PV is a blood disease in which the body makes too many red blood cells. This can lead to a thickening of the blood and, eventually, heart attack and stroke. Phlebotomy is one treatment deployed in which blood is removed from the body. In addition, the drug, hydroxyurea, is sometimes used to reduce an enlarged spleen, which is also associated with PV.
Researchers in this study enrolled PV patients who were phlebotomy dependent and intolerant or resistant to hydroxyurea. Patients were randomized to Jakafi (110 patients) or the best available therapy (BAT, 112 patients).
The primary endpoint of the study was the proportion of patients who reached hematocrit control without phlebotomy and a greater than 35% reduction in spleen volume. This endpoint was reached by 21% of the Jakafi cohort, while only 1% of the BAT patients reached it. At 48 weeks, 91% of the Jakafi group had maintained their response.
Sixty percent of the Jakafi cohort and 20% of the BAT group achieved hematocrit control without phlebotomy. Thirty-eight percent of the ruxolitinib group and 1% of the BAT group achieved the spleen volume reduction goal.
Complete hematological response at week 32 was seen in 24% and 9% of Jakafi and BAT patients, respectively.

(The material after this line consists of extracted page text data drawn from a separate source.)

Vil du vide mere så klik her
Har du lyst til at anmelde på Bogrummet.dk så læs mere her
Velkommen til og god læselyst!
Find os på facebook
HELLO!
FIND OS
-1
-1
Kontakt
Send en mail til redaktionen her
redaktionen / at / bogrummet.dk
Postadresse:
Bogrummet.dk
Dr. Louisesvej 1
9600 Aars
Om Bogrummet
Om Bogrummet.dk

Researchers concluded that ruxolitinib was well tolerated and improved patients’ ability to control hematocrit levels without phlebotomy, as well as reduced spleen volume.
Reference: Verstovsek, Srdan et al. Results of a prospective, randomized, open-label phase 3 study of ruxolitinib in polycythemia vera patients resistant to or intolerant of hydroxyurea: the RESPONSE trial. J Clin Oncol 32:5s, 2014 (suppl; abstr 7026).